— WHAT THIS EXERCISE ASKS —
1. Using the text on manufacturing analytics below, explain why advanced analytics was not feasible for many companies until now.
2. Answer these questions from the text on manufacturing analytics below.
(a) Which two production problems does the text ask whether you wish you could anticipate?
(b) What does predictive-analytics technology use to learn your process and build models?
(c) What can the technology do when it detects anomalies?
(TEXT BLOCK Opens)
Embedded analytics do the job of a data scientist to help reliability professionals proactively address production issues.
EVER WISH YOU could anticipate production downtime and scrap problems before they happened?
Advanced manufacturing analytics can help you predict problems such as these, but, until now, the technology wasn’t feasible for many companies. Implementing advanced analytics required the specialized skill set of a data scientist and a lot of time and effort spent cleaning and organizing data. Today’s advances make it possible for the technology to do more of the analytical heavy lifting without a data scientist. This puts advanced analytics in reach for more companies.
Predictive-analytics technology is the latest example of this. It uses artificial intelligence (AI) to learn your process, build models, and deliver actionable, predictive analytics to workers. This can help you proactively identify and resolve production issues before they become problems.
Predict, Prevent Problems
A key use of analytics technology with AI is to learn, then continuously monitor your operations and detect anomalies. If anomalies are detected, the technology can alert workers to investigate or intervene before they become issues.
(TEXT BLOCK Closes)
(THE DATA Opens)
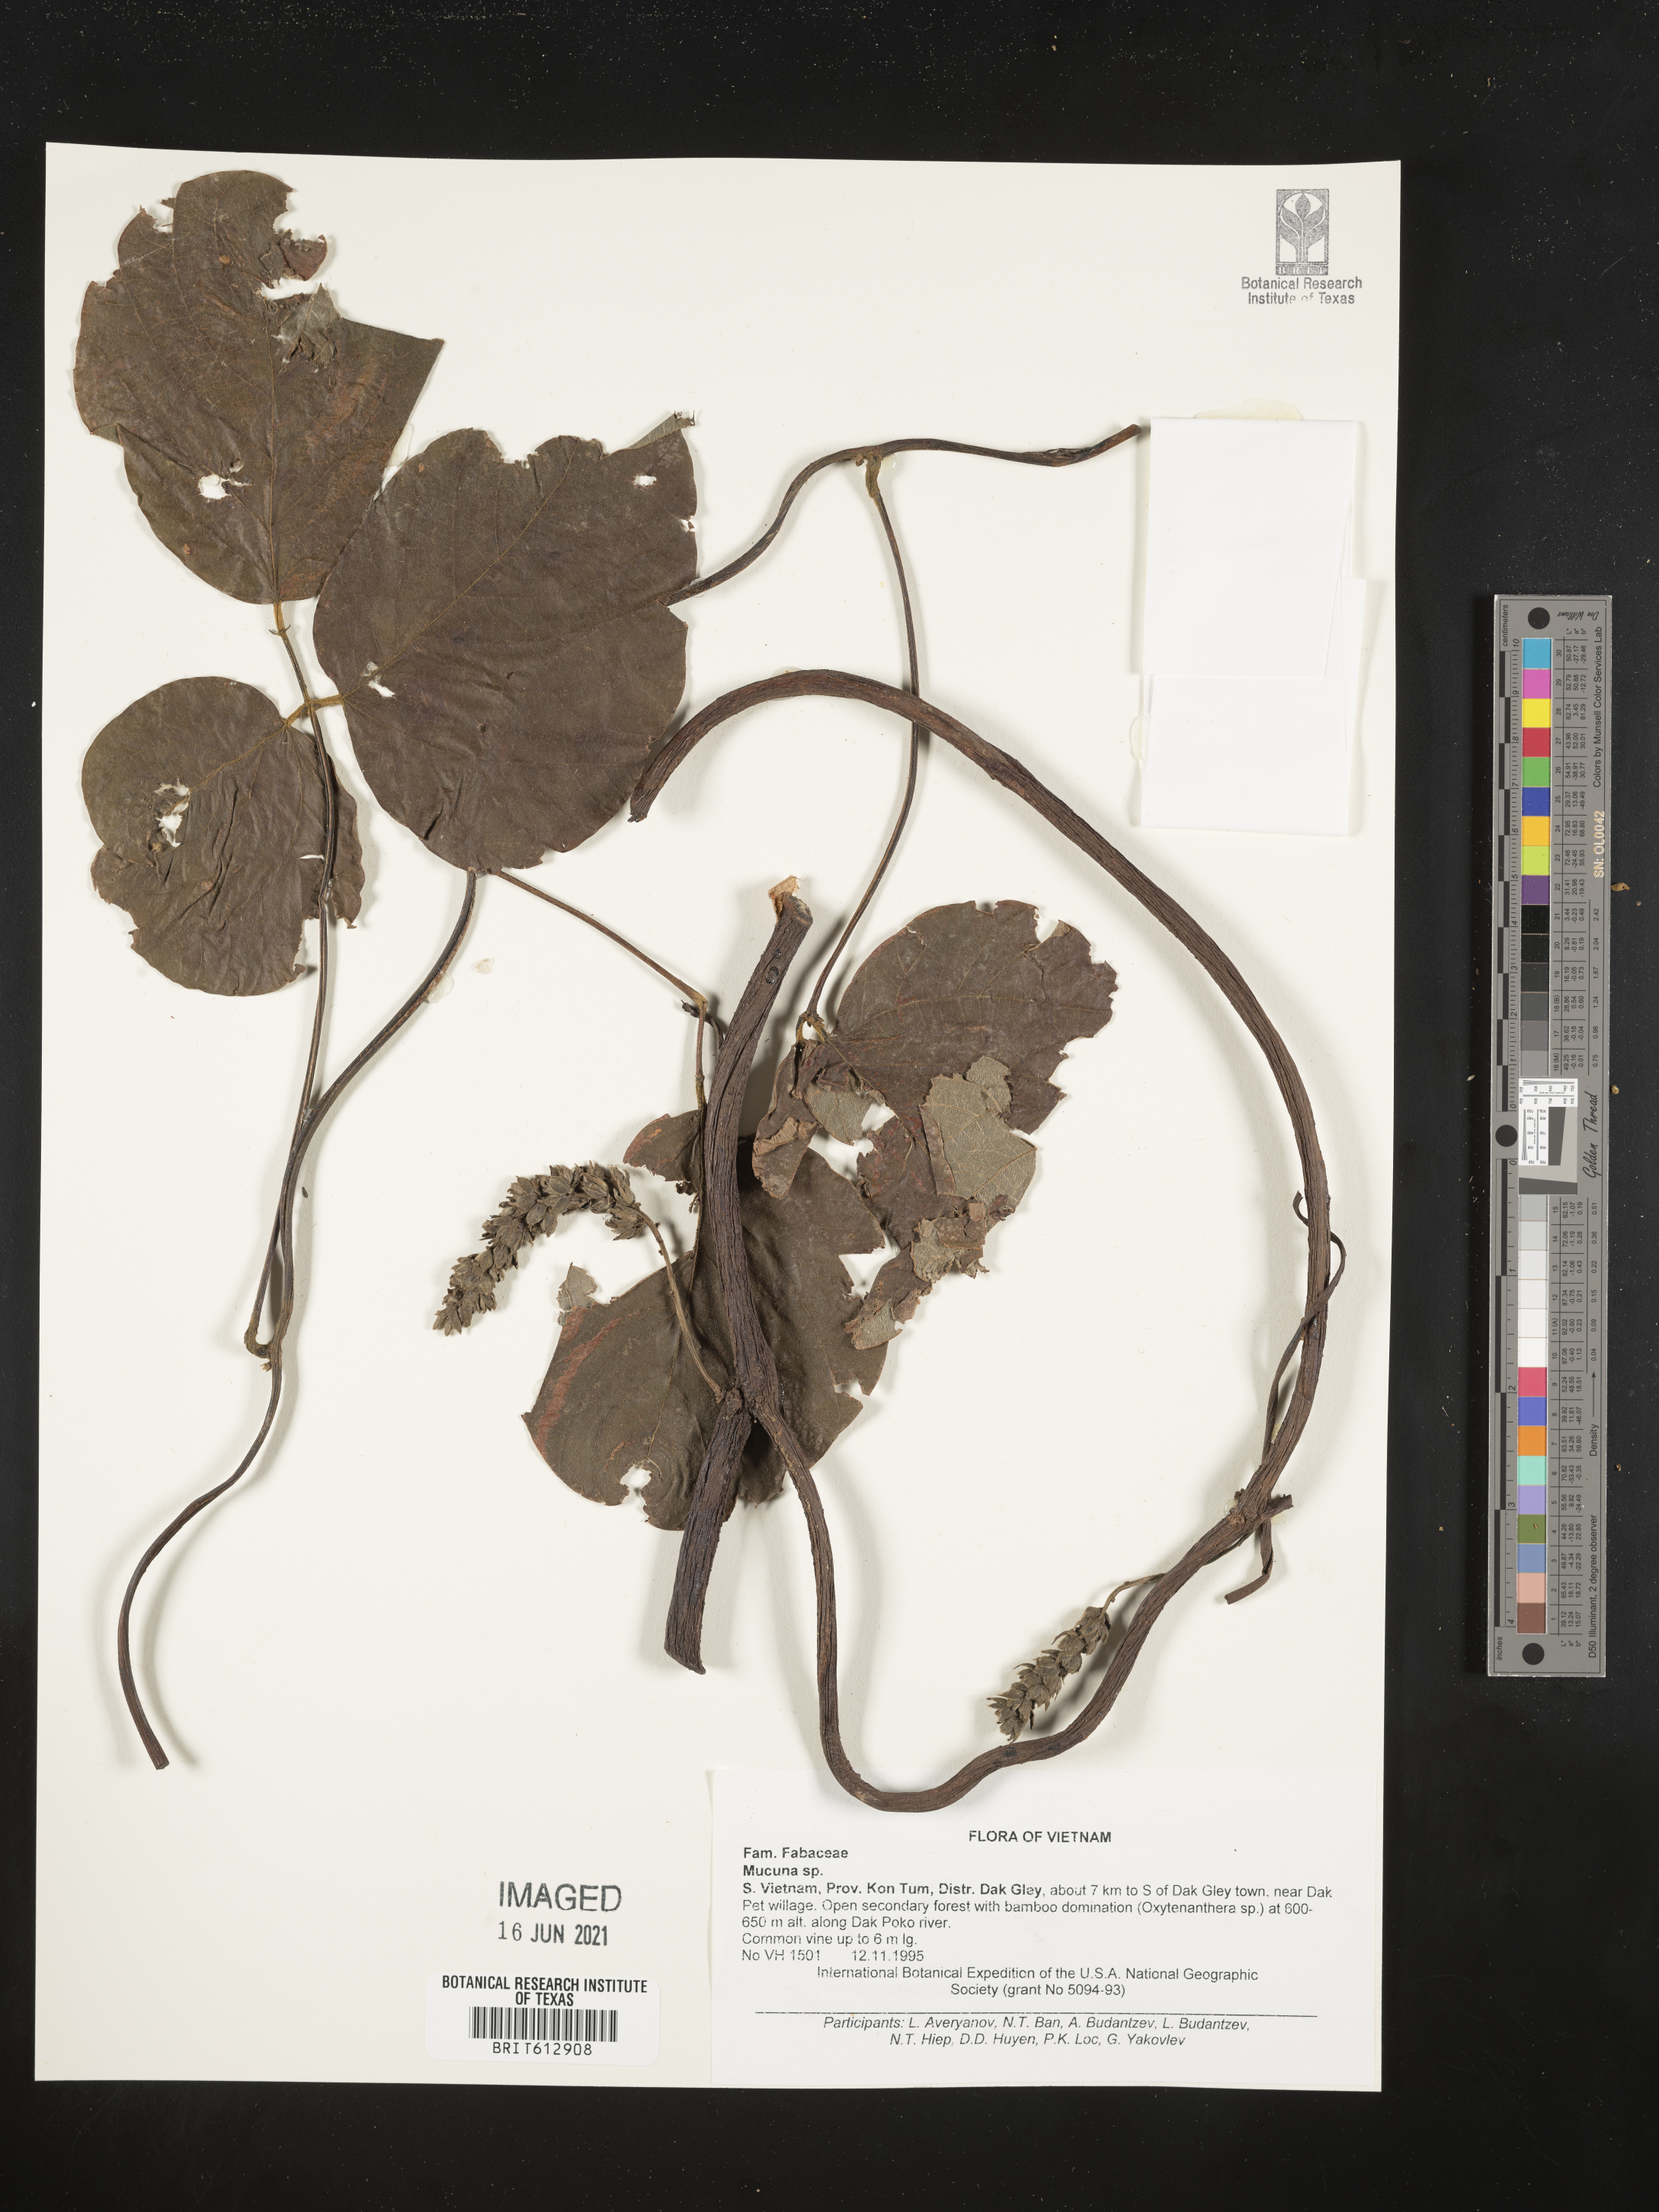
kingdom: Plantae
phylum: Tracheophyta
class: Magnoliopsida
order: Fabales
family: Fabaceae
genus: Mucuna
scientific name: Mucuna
(THE DATA Closes)
(THE DATA Opens)
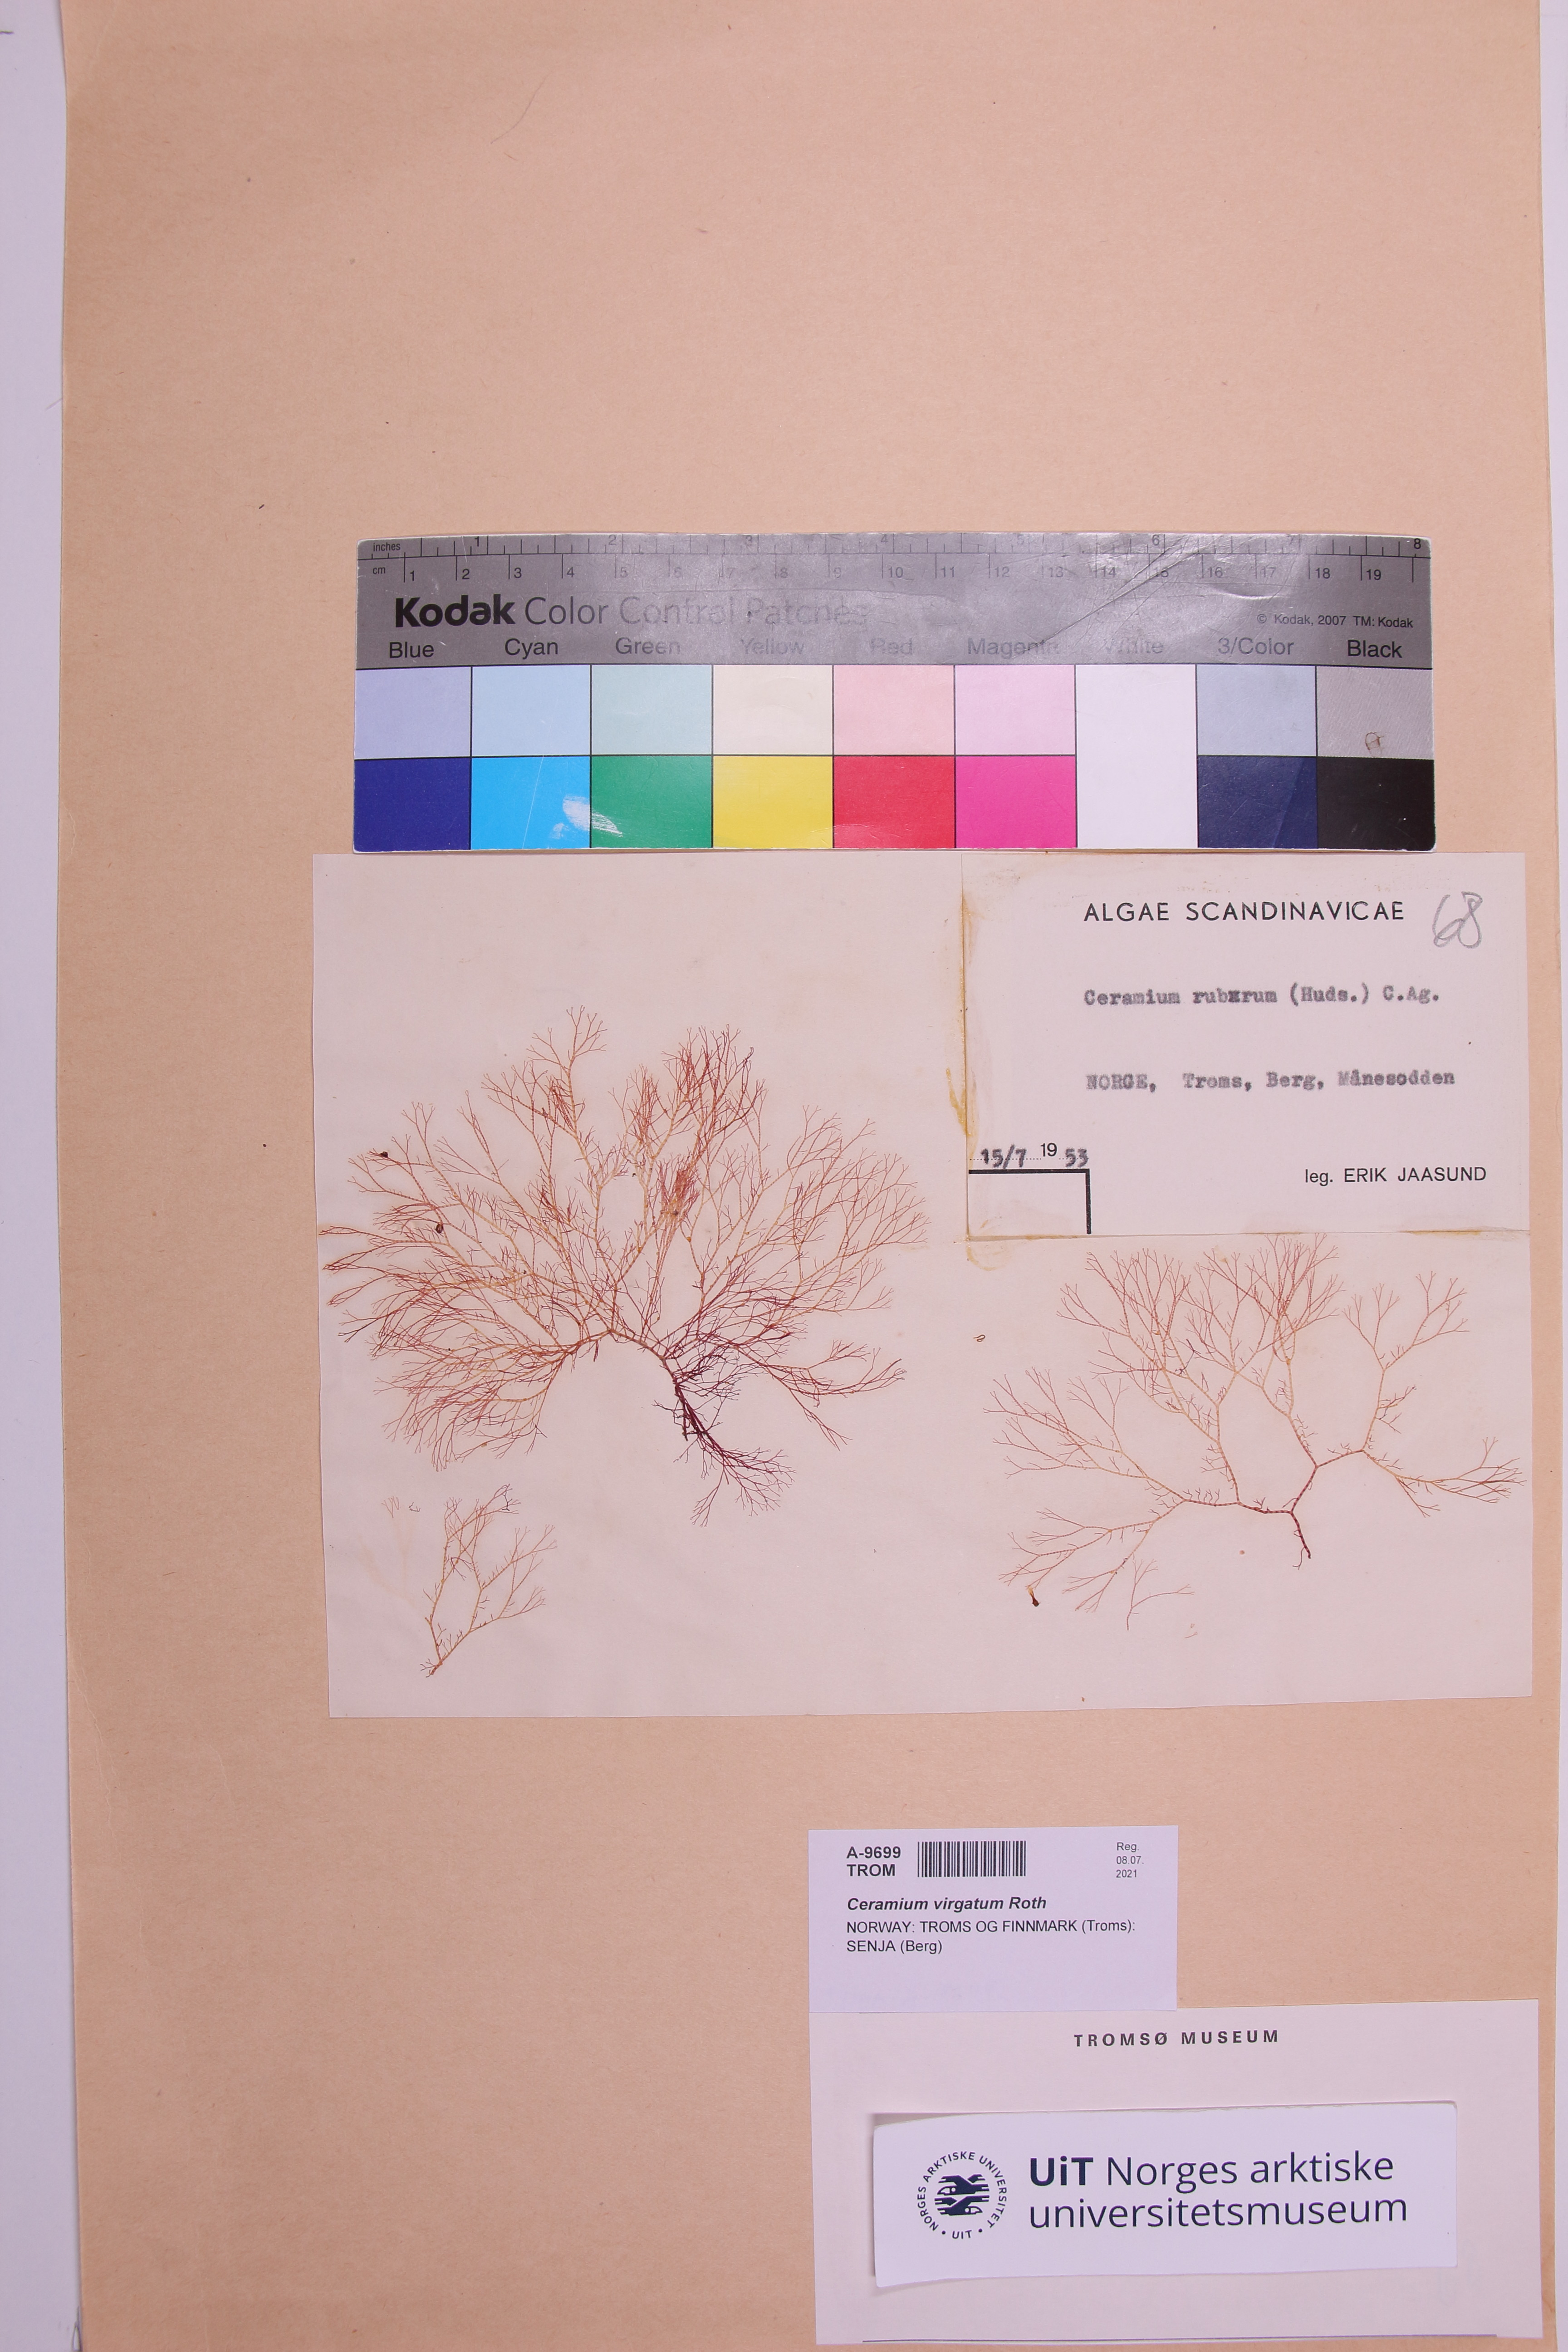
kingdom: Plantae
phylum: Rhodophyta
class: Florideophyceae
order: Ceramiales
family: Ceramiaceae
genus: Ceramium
(THE DATA Closes)
(THE DATA Opens)
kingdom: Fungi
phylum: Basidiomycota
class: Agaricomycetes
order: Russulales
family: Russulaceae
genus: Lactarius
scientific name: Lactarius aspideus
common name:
(THE DATA Closes)
— EXERCISE SOLUTIONS —
1. Implementing advanced analytics required the specialized skills of a data scientist. It also took a lot of time and effort to clean and organize data.

2.
(a) Production downtime and scrap problems.
(b) Artificial intelligence (AI).
(c) It can alert workers to investigate or intervene before the anomalies become issues.